Por: Folha de Dourados
 
 
Victor Teixeira Victor Teixeira

Por Victor Teixeira, colaborador

Jair Bolsonaro e Fernando Haddad disputaram a maior parte dos votos, sem ter nenhum alcançado uma plena maioria frente ao outro e os candidatos minoritários. Votos para impedir a volta do PT e corrigir com uma precaução que angarie suporte popular as nódoas deixadas pelo longo domínio do movimento na sociedade e nas instituições universalmente indispensáveis a ela não disponibilizaram-se em nível suficiente para nos guiar adiante de modo que suplantemos esse cenário de enganação e contenda.

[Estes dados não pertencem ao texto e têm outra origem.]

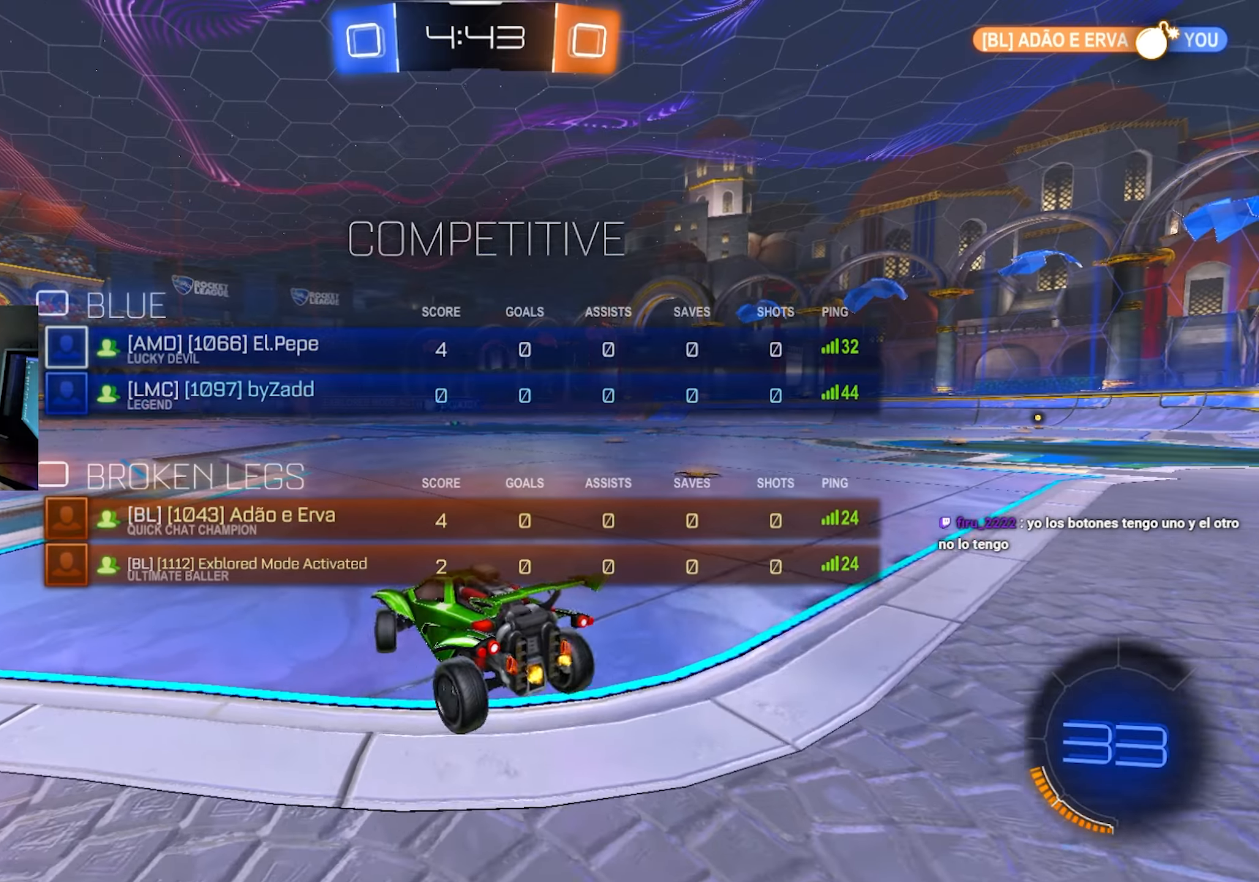
Gameplay with keyboard and mouse; each line is a JSON object with the keys and mouse buttons held at the frame after it. "events" lists presses ("down") and releases ("up") of "1", "2", "3", "4", "5", "a", "alt", "c", "caps_lock", "ctrl", "d", "e", "f", "g", "q", "r", "s", "shift", "space", "t", "tab", "v", "w", "x", "z", "mouse_left", "mouse_wheel" and "mouse_right" between this image and that frame as [ms after this image, input, new state], when the widget could be followed in between. "mouse_left", "mouse_wheel", "mouse_right" = the "left", "wheel", "right" buttons of the "mouse" list. No other keys are recorded. "wheel" means that the mouse wheel is clicked or scrolled. Mouse movement is not recorded.
{"keys": ["d", "w"], "mouse": [], "events": [[483, "tab", "up"]]}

Graças a um esperto uso de sua obrigatoriedade para quem não atende aos requisitos físicos e psíquicos para uma dispensa oficialmente consentida, a mobilização popular fora dos padrões costumeiros para o dia da semana em que ocorreu abre caminho para uma incrivelmente nova feição da identidade de ocupantes de cadeiras na Câmara e sobretudo no Senado e da representatividade dos partidos a que os congressistas estão filiados. Manejadas por todo o povo, as urnas estipularam mesmo para caciques o retorno para junto dos demais índios, compreendendo estes tanto os reconhecidos como tal quanto a todo outro brasileiro nato dotado de parentesco ao menos genético com os nativos. O PT ainda lidera na quantidade de eleitos na Câmara, mas o PSL de Bolsonaro foi capaz de crescer até adquirir o domínio numérico da oposição. De inúmeros célebres e pequenos grêmios apoiantes e opositores da sigla empenhada em retomar a chefia de Estado a intenção de sufrágio assim deslocou-se, fechando a torneira do fundo partidário para aqueles com um paupérrimo desempenho.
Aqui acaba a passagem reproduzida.